HOW TO COMPLETE THIS TASK - In the text on human–animal conflict in Africa, why did the Kenya Wildlife Service teams decide to kill the lion Mohawk?

TEXT EXCERPT -
= = = = = = =

Another two very recent stories whose action takes place on the African continent and which perfectly reflect the harsh reality of the human / animal conflict.
Because they face the demographic explosion of the continent and the shrinking of their habitat, wild animals are increasingly disturbed and their behavior becomes unpredictable.
Regardless of the region of Africa that is evoked, I hear every day the villagers complain about the behavior of elephants going out of the sanctuaries that were generously granted by the men, to go drinking the water of their livestock or stealing the cereals that these same villagers struggled to grow and pick.
In both stories we are going to tell you about today, we will not talk of elephants but lions. These events have just taken place a few days ago!
Mohawk, 13 year old, slaughtered!
In Kenya first of all, in Nairobi suburb, a 63 year old man was attacked by a lion at a bus stop. When he started running, frightened by the presence of the predator, the lion logically jumped on him without biting, but severely planting his claws into his shoulder. The poor man was sent to the emergency in critical conditions but he fortunately got out a few days later. The Kenya Wildlife Service has immediately made the decision to intercept the lion. Mohawk has indeed spread panic wherever he went, and injured a motorcyclist who was a little bit too curious. The action took place in the Isinya area, a township not far from Nairobi. Because KWS teams didn’t have at their disposal tranquilizer, they decided to kill the animal. The lion was pursued, throughout the Kajiado district, by KWS rangers but also by a crowd of people on foot, bikes, cars, who stressed the wild animal. The short movie below describes the conditions of the death of this poor lion.

= = = = = = =

DATA -

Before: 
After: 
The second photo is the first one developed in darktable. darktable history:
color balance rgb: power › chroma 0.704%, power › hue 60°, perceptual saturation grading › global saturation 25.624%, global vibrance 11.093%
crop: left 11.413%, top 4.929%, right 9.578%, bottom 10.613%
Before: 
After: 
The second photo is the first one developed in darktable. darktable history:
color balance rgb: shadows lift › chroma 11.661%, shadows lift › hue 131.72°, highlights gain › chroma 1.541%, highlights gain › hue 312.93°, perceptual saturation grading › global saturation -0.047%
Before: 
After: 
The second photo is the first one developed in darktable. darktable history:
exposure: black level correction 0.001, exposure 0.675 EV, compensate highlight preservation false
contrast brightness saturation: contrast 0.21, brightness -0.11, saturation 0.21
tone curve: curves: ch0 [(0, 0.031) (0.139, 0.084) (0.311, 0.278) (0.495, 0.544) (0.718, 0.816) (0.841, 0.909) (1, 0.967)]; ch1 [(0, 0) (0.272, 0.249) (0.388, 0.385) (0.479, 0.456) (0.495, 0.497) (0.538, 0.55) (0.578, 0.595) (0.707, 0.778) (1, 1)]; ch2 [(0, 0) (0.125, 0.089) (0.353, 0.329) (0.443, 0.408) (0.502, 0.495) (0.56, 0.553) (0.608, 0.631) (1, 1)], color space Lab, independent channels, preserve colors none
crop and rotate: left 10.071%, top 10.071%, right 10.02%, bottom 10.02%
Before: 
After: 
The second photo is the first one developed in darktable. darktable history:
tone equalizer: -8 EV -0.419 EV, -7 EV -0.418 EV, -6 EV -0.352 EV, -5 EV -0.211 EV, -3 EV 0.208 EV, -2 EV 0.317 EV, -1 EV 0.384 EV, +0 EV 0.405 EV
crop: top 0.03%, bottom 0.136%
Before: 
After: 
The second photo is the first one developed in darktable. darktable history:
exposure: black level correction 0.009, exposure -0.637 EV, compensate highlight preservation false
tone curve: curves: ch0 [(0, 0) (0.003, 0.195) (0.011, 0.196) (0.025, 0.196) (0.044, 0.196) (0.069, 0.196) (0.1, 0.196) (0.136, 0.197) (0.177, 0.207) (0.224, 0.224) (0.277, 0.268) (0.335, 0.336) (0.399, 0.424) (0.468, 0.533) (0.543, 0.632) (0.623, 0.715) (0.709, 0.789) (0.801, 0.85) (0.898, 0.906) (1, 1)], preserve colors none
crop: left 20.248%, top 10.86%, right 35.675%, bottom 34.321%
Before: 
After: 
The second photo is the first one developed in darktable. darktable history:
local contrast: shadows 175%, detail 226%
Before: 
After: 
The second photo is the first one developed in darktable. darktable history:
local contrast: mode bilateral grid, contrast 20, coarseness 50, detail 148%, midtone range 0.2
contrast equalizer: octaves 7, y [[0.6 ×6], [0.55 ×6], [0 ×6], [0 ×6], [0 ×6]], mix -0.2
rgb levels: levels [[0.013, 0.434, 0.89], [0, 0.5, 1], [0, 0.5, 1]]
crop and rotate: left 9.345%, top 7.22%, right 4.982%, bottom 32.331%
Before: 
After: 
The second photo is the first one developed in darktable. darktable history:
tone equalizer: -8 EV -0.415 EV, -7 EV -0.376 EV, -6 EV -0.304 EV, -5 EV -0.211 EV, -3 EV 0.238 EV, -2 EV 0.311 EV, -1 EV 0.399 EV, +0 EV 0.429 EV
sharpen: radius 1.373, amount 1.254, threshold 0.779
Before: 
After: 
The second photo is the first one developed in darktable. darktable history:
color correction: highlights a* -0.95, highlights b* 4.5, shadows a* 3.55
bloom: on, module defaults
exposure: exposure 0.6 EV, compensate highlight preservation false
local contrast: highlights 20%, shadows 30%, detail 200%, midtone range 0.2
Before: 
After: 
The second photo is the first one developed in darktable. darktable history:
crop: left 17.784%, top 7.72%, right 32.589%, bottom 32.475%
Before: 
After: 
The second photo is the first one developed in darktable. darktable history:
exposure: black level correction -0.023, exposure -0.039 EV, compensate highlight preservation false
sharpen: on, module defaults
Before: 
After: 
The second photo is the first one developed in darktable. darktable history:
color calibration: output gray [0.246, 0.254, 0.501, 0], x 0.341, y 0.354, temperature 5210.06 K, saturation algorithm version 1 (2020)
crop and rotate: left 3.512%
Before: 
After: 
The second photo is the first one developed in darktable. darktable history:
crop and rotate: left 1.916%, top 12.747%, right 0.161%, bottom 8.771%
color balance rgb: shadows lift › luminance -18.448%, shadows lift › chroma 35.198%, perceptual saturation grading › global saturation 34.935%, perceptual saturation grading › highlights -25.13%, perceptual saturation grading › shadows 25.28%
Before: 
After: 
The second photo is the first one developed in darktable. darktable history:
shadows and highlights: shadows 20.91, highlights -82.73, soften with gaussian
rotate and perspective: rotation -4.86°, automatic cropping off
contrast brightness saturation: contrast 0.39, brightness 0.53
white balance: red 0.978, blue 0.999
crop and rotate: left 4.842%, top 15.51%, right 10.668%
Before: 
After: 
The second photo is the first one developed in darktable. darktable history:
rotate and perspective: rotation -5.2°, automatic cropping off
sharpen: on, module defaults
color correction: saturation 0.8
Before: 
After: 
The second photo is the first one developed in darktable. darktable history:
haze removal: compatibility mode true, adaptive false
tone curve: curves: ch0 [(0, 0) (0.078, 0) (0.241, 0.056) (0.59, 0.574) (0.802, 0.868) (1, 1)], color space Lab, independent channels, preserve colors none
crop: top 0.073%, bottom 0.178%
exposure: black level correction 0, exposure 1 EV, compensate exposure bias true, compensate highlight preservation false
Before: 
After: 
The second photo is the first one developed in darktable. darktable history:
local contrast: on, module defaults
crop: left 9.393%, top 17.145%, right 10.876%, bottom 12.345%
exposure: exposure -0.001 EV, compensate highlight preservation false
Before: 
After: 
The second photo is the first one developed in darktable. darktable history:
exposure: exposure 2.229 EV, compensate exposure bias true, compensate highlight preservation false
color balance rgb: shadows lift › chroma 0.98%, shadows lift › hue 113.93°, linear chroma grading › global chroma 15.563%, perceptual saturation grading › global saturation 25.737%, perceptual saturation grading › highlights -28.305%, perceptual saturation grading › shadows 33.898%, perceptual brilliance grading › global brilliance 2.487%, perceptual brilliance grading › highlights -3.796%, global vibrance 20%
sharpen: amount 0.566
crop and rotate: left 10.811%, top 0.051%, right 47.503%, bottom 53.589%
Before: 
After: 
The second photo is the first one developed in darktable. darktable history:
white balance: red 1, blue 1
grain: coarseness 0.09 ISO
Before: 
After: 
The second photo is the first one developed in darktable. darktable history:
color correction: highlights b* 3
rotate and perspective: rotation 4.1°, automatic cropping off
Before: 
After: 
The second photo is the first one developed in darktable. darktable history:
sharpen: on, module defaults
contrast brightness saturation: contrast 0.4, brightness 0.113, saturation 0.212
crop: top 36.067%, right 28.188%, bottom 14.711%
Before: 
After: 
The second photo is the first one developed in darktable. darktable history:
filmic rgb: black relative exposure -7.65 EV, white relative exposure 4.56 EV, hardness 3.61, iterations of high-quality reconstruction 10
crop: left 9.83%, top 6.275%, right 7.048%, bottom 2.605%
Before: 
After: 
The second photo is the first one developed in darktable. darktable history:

= = = = = = =

ANSWER TO THE PROBLEM - They had no tranquilizer at their disposal.